▶ **BRANO**
........
Oggi proponiamo, sempre per commemorare il quarantesimo della morte di Amadeo Bordiga , dopo Una milizia esemplare al servizio della rivoluzione che abbiamo riproposto qualche settimana fa, uno scritto altrettanto bello: Forgiatore di militanti che fu pubblicato sempre su il programma comunista nel settembre del 1970. Dalla sua lettura si può intuire la forza del legame che univa e cementava Bordiga ai suoi compagni nella piccola compagine partitica, vera comunità umana, che li racchiudeva tutti.

Durante questo mese di luglio pensiamo di ospitare altre testimonianze che vennero scritte alla sua morte quaranta anni fa.

 

Forgiatore di militanti

 

«Come il geologo affonda la sua sonda nelle viscere della terra per trarne alla superficie campioni dei vari strati onde studiarne la natura e la formazione, così il partito si serva di me e della mia memoria come di una sonda che s'immerge nella storia di oltre mezzo secolo del movimento operaio, per approfondire lo studio dei suoi errori e delle sue sconfitte, delle sue avanzate e delle sue vittorie».

Fra tanti suoi discorsi, queste parole ci commossero di più. Pronunziate da Amadeo nel '67 [sic!, si tratta del 1966], in una delle nostre riunioni, ci suonarono come una esortazione a non indugiare, come un invito contro il tempo, come un appello pressante. Il combattente sentiva urgere la sua ora. Dal '45, senza sosta, con periodicità cronometrica, con tenacia impassibile, senza mai «dirlo», aveva in realtà «funzionato» da sonda, aveva frugato inesorabile nei meandri di quell'arco di tempo che va - lui testimone ed attore - dai primi lustri del secolo ai nostri giorni. Di città in città, dinanzi a uditori di un centinaio di compagni - teste canute di vecchi e cocciuti militanti, teste brune o bionde di giovani reclute entusiaste - in sottoscala di fortuna, in ambienti angusti in cui l'ossigeno non era in eccesso, per oltre un ventennio aveva martellato i «chiodi» della dottrina, chiarito come e perché - sotto la disfatta della rivoluzione in Europa - fosse avvenuta la deviazione di rotta sul cammino della III Internazionale, additato la palude in cui era affondato il movimento proletario mondiale, lumeggiato i punti di approdo cui era giunta la esperienza storica della Sinistra, proclamato sempre - nonostante tutto - la certezza esaltante della vittoria finale del Comunismo.
........
▶ **CONSEGNA**
Trascrivi dal brano su Amadeo Bordiga riportato sopra tutto il testo che va da "Oggi proponiamo, sempre" giù fino a "quaranta anni fa.".

▶ **MATERIALE RACCOLTO**
........
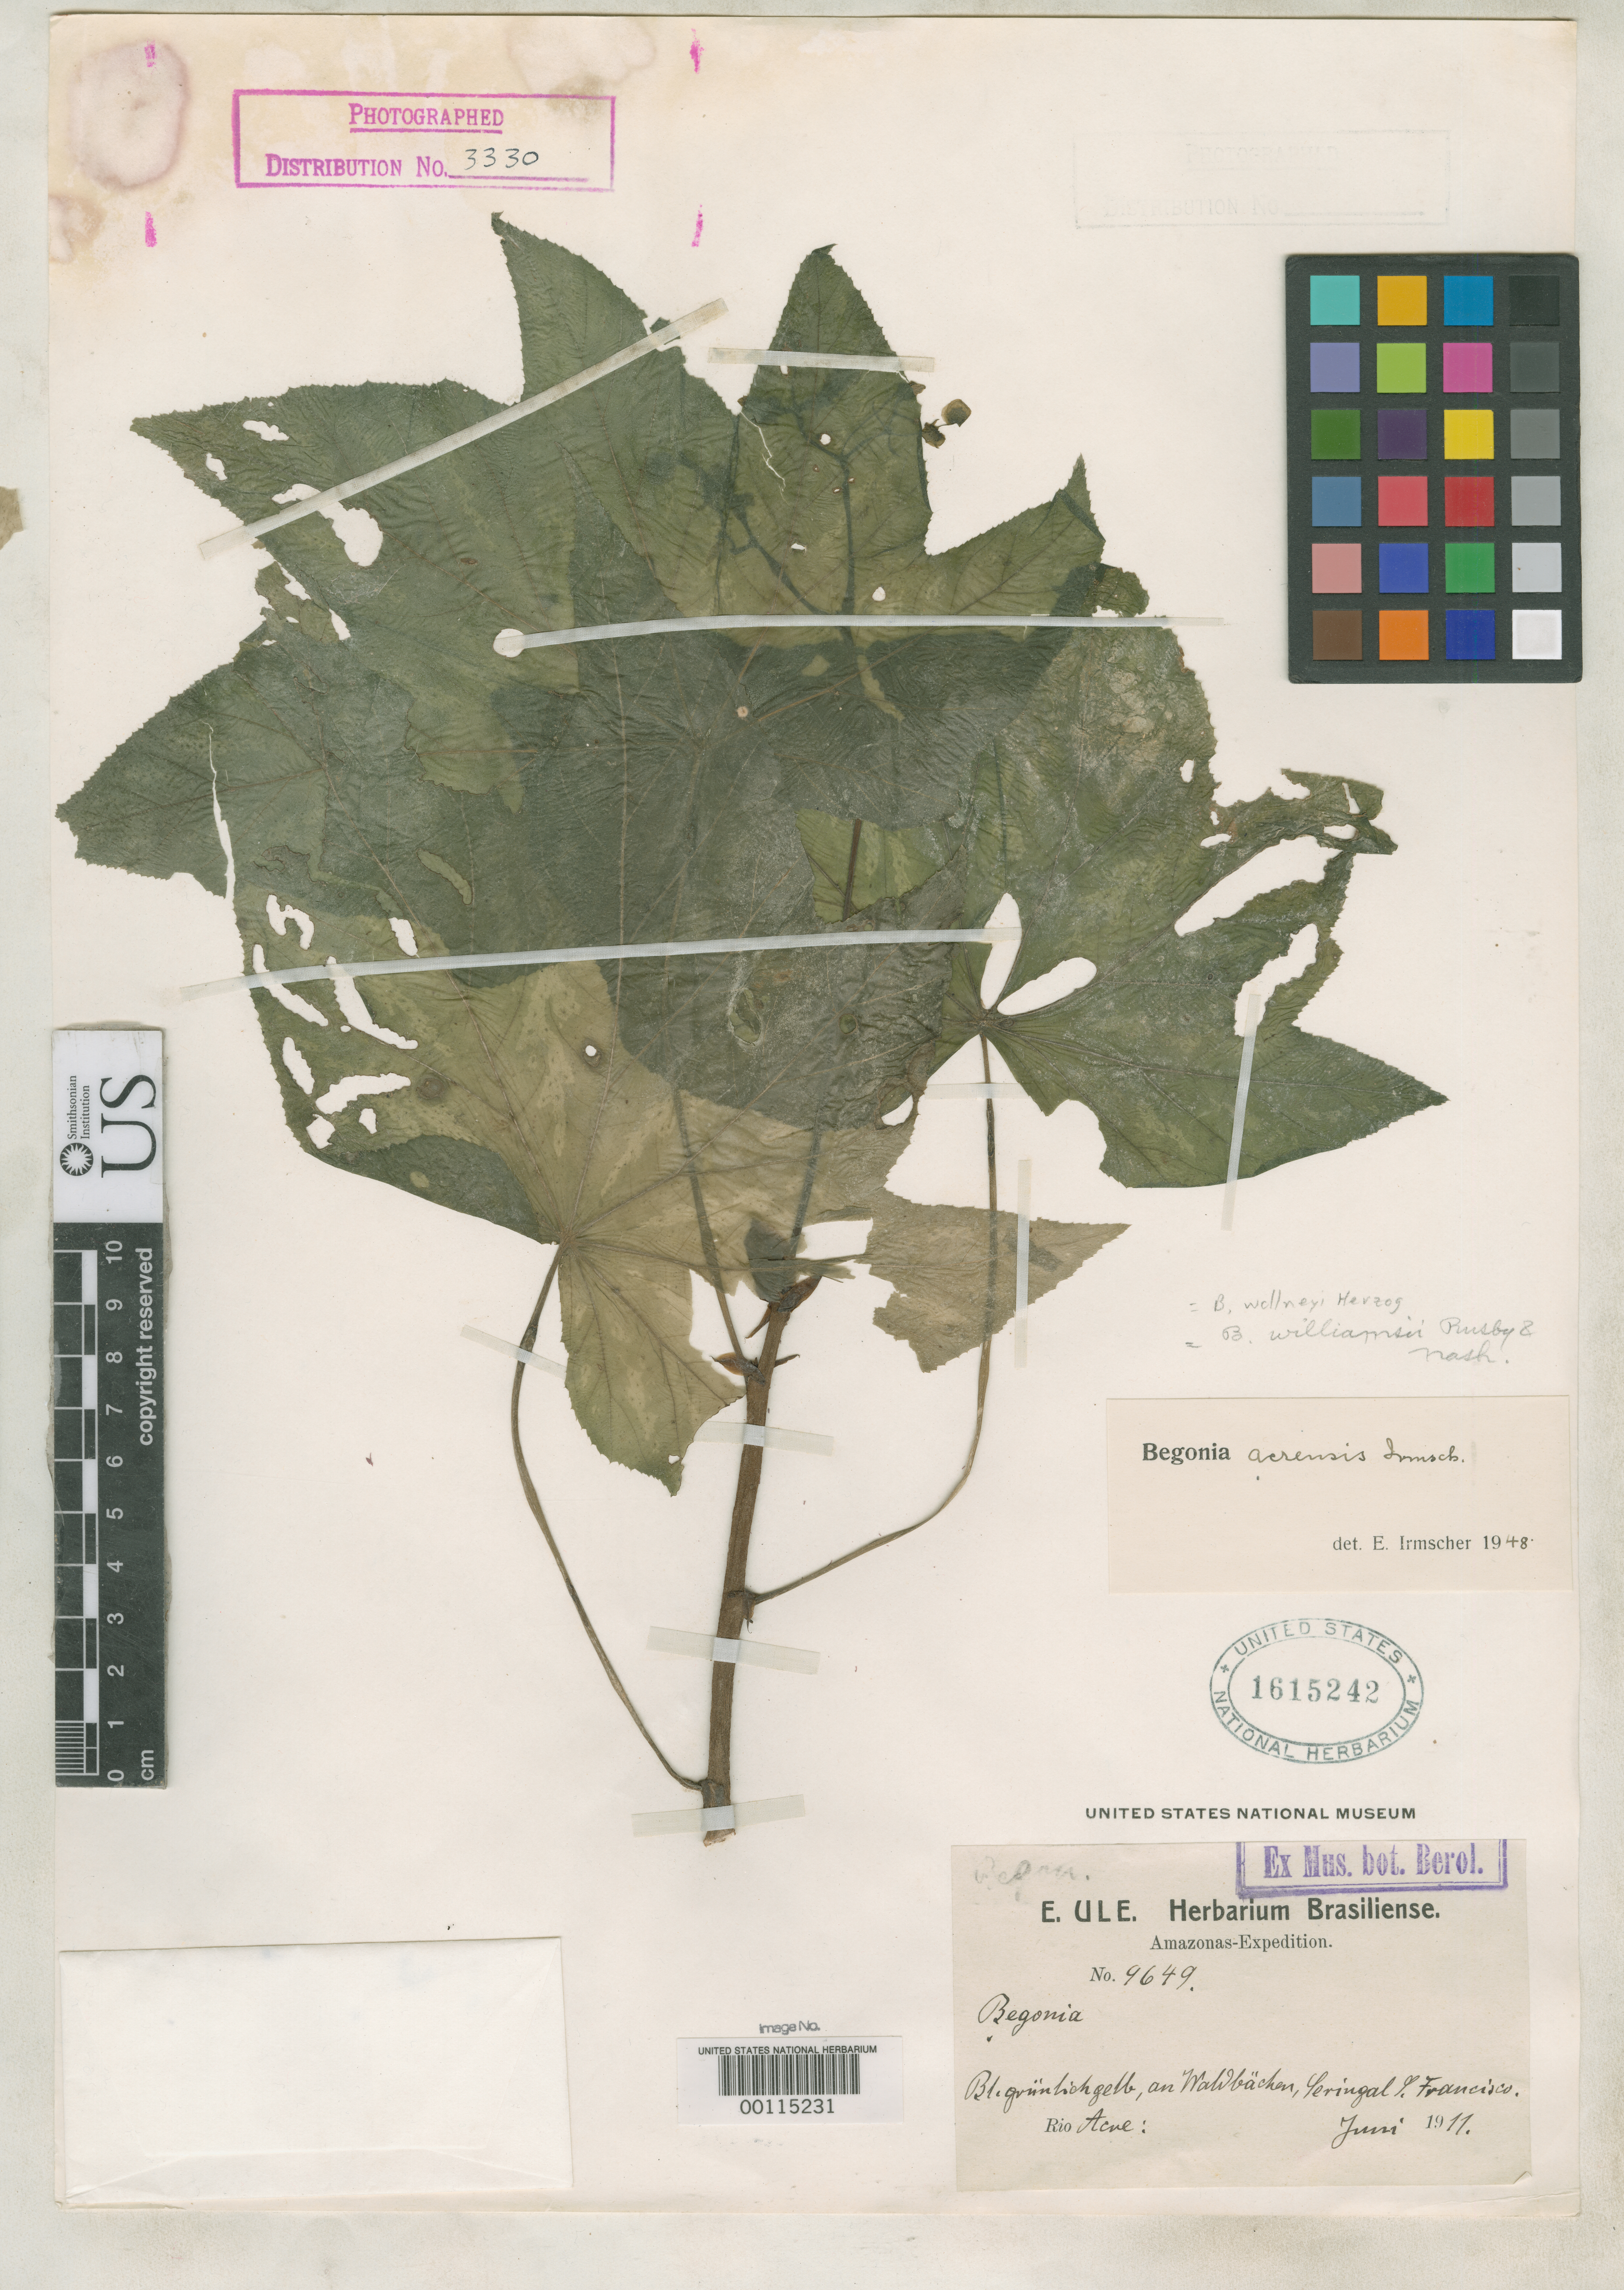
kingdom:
........
▶ **LA RISPOSTA**
Oggi proponiamo, sempre per commemorare il quarantesimo della morte di Amadeo Bordiga , dopo Una milizia esemplare al servizio della rivoluzione che abbiamo riproposto qualche settimana fa, uno scritto altrettanto bello: Forgiatore di militanti che fu pubblicato sempre su il programma comunista nel settembre del 1970. Dalla sua lettura si può intuire la forza del legame che univa e cementava Bordiga ai suoi compagni nella piccola compagine partitica, vera comunità umana, che li racchiudeva tutti.

Durante questo mese di luglio pensiamo di ospitare altre testimonianze che vennero scritte alla sua morte quaranta anni fa.